So for this condition,

we actually characterize the convexity

by the gradient.

We can use this equivalent condition

to characterize the convexity

Moreover,

if f is twice continuously differentiable,

we can also use the second order information

to characterize the convexity.

The second order

equivalent condition is that

the Hessian matrix here is positive semidefinite.

So these are the two equivalent conditions

for convex functions.

They will be used quite often in our class.

Now let's take a look at

convex optimization.

So for convex optimization

as we mentioned before

the function must be convex,

and the feasible region must be convex.

So in terms of equality constraints

and inequality constraints here,

So the corresponding requirement becomes

this equality constraints ci must be linear function.

And for inequality constraints,

we must require this to be concave function.

So please note that

here for inequality constraints,

it is greater than or equal to zero.

In this case,

this ci must be a concave function

to make it a convex region.

So this is the requirement

for convex optimization.

In this book,

we will mainly focus on convex optimization.

Now finally,

let's talk about numerical algorithms.

So what is optimization algorithms?

Optimization algorithms

are actually kinds of loops.

So it starts from an initial point x0 .

And it generates the next iterate x1,

then x2 and so on.

So the key point you can see that

is how we generate the next iterate

at the current iterate xk.

After we figure this out,

then the algorithm

will start and we can run it.

And also there are several ways

to measure the algorithms.

The first one is the robustness.

Robustness actually means that

the algorithm whether it performs well

on a variety of problems

and based on reasonable values of starting points.

If an algorithm

can be applied

to a large amount of problems

and also it can be started

from many initial points,

then it can be viewed as robust.

Otherwise, it will not that robust.

And for efficiency,

it actually means that

these algorithms take less cputime

and also take less memories.

Because cputime and the memory

are valuable resources

in computational aspect.

Now finally is the accuracy.

Accuracy means that

what is the returned solution by the algorithm

close enough to a true solution.

If it is exactly the true solution,

of course it is good.

However, in real computational algorithms,

people

will always have some arithmetic rounding errors.

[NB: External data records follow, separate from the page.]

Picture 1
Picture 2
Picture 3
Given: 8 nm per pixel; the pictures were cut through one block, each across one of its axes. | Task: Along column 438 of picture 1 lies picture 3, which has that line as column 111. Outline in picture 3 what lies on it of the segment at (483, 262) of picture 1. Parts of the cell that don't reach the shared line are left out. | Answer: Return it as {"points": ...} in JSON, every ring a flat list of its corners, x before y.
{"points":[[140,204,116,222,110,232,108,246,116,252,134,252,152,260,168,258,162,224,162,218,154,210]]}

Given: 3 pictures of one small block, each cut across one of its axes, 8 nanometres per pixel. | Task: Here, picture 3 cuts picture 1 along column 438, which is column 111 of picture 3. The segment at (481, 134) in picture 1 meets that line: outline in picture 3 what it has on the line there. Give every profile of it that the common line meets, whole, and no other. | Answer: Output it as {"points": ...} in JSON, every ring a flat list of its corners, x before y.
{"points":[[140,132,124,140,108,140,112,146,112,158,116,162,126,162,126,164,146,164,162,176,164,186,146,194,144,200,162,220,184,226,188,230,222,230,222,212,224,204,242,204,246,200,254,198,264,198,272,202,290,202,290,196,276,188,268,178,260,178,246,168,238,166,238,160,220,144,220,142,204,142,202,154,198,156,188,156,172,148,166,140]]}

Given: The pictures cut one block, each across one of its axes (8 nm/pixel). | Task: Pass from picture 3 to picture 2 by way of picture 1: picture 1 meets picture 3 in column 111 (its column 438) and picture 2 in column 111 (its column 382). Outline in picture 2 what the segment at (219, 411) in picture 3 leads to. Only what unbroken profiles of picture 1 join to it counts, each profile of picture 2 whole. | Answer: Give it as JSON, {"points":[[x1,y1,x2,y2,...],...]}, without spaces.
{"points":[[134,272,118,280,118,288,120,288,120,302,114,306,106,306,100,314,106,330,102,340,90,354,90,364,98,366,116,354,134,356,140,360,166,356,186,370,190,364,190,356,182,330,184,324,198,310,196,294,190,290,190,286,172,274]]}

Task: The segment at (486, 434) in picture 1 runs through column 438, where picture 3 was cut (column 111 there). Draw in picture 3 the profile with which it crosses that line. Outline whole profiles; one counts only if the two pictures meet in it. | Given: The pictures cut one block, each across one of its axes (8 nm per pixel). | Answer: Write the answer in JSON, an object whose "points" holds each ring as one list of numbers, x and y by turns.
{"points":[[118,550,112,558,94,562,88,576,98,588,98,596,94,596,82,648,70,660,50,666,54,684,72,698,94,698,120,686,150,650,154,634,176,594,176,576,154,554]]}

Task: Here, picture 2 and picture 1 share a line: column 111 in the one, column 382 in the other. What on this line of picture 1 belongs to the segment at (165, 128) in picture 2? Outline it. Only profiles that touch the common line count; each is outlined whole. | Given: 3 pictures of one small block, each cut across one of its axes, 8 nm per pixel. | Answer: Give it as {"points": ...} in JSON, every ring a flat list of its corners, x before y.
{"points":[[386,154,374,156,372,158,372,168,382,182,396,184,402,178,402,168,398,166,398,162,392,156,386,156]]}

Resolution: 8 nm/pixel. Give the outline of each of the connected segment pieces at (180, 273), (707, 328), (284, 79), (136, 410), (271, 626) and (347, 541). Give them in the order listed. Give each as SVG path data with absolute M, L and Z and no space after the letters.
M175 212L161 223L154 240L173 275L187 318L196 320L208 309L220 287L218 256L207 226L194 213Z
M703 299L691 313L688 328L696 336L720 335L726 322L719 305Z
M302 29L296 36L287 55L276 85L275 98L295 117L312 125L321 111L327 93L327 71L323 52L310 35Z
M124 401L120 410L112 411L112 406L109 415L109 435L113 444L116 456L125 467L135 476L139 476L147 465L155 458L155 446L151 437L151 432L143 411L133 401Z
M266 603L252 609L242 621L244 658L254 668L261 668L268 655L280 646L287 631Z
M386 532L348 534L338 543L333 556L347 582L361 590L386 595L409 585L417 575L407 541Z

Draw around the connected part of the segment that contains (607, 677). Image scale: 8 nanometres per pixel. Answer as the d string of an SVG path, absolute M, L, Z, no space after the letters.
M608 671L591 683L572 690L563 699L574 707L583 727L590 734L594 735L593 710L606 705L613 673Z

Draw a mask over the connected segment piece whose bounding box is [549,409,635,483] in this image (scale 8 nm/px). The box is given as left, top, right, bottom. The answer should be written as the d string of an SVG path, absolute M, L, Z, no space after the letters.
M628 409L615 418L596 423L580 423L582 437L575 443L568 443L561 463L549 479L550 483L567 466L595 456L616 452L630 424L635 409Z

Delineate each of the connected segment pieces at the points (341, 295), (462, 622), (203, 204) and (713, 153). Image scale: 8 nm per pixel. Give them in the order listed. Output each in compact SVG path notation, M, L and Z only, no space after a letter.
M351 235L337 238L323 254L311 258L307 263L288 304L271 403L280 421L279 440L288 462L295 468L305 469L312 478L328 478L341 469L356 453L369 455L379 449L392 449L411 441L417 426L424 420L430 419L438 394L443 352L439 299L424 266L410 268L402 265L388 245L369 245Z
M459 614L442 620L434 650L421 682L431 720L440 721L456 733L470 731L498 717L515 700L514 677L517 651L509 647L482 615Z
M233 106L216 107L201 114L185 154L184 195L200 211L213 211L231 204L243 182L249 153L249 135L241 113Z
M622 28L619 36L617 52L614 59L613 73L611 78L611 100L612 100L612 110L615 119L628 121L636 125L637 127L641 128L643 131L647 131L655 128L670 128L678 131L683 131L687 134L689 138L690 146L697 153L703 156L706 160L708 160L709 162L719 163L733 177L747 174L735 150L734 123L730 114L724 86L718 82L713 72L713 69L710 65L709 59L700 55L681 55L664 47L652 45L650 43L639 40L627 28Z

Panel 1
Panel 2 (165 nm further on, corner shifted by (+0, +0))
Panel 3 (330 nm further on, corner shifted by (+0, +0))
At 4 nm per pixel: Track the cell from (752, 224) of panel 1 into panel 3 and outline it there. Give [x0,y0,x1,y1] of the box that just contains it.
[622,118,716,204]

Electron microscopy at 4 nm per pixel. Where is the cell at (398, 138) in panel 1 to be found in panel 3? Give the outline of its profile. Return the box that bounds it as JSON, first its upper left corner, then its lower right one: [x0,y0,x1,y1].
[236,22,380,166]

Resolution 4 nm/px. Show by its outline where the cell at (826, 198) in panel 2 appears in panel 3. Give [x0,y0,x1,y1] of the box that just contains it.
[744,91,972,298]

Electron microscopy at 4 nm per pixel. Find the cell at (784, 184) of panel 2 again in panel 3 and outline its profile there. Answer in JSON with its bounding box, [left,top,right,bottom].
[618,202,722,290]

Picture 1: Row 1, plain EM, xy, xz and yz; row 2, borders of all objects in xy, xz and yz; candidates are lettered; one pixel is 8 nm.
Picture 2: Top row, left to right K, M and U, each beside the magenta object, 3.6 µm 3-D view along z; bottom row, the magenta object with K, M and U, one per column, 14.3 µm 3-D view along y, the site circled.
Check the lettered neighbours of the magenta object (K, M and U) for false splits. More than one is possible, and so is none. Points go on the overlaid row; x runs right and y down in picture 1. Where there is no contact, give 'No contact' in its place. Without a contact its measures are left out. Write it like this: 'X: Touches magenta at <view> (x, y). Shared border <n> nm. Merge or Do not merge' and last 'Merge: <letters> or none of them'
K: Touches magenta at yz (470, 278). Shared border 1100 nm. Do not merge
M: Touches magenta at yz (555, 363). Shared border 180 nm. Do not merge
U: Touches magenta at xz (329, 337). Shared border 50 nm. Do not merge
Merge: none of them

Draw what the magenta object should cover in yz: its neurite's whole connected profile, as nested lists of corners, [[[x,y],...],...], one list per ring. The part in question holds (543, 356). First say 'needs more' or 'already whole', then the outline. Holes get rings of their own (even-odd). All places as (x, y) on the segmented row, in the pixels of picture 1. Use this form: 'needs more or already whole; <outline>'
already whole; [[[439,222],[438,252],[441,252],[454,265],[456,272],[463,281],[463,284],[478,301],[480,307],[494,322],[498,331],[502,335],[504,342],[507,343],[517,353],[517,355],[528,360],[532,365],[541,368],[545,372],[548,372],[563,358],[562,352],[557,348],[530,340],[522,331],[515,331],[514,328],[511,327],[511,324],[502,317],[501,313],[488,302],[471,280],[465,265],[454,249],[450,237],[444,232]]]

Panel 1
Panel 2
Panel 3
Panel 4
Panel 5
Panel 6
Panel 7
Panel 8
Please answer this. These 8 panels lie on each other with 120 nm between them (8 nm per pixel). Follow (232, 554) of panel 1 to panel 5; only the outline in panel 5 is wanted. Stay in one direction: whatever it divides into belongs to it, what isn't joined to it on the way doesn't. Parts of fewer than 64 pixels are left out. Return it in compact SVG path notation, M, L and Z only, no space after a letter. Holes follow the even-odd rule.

So it means that basically the returned problem

is actually not the exact solution.

So we need to do some accuracy analysis.

And we actually assume,

or we hope that the solution will be within

reasonable accuracy statement.

So for this lecture, we stop here.

And let's make a brief summary.

And we introduced different ways

to classify optimization problems.

to classify optimization problems.

And we

talk a little bit about what is convex optimization.

Finally,

we end up with numerical algorithms

how it works, the rough idea.

We will talk about more

about convex optimization

and algorithms in chapter two.

Okay.

So we stop here and see you next time.